| RECORDS FOR THIS TASK |
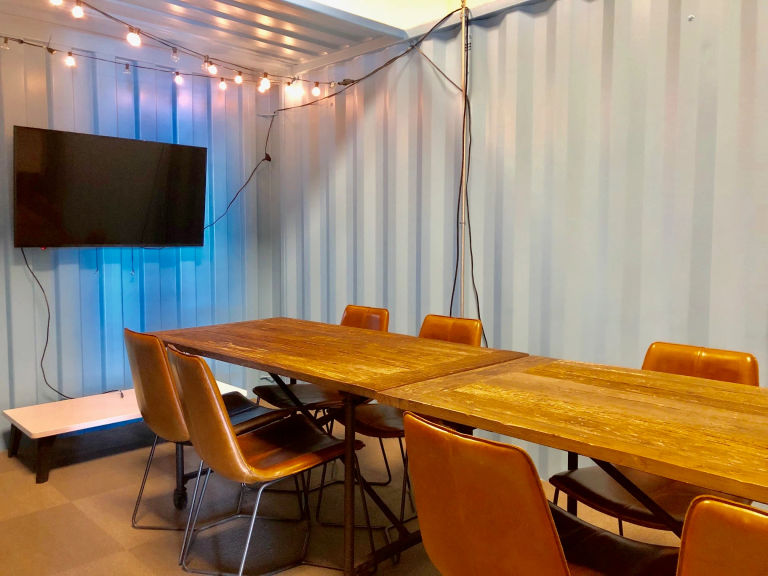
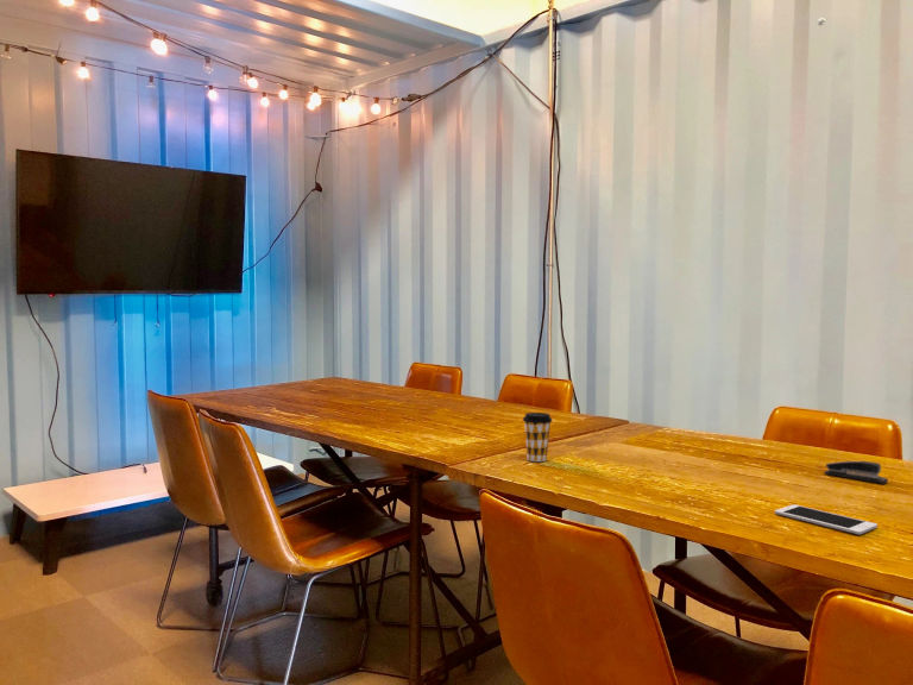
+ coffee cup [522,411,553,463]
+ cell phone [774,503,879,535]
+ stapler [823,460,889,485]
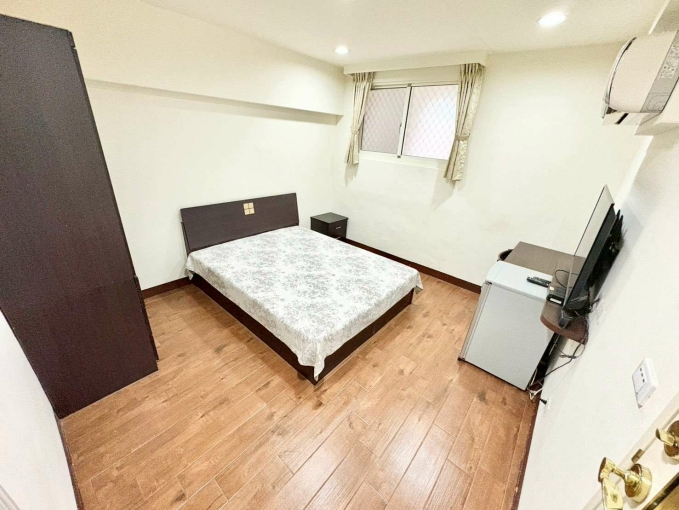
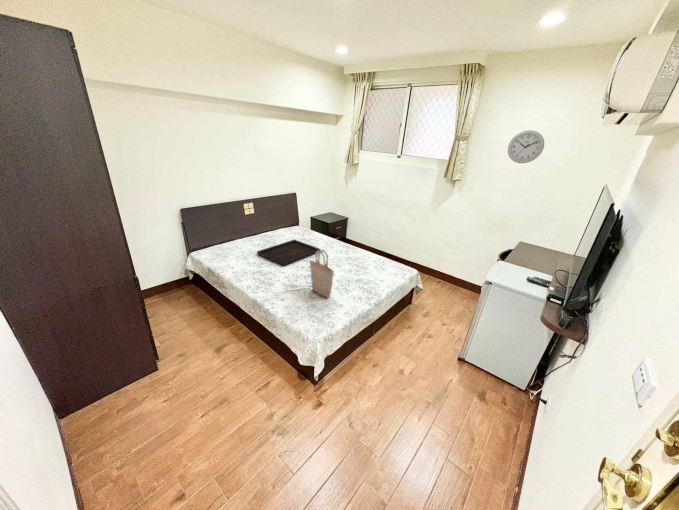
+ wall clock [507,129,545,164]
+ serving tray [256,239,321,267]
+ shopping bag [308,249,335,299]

| TASK PROMPT |
Set down all of the material word for word, minus its pictures.

| SOLUTION BELOW |
+ coffee cup [522,411,553,463]
+ cell phone [774,503,879,535]
+ stapler [823,460,889,485]
+ wall clock [507,129,545,164]
+ serving tray [256,239,321,267]
+ shopping bag [308,249,335,299]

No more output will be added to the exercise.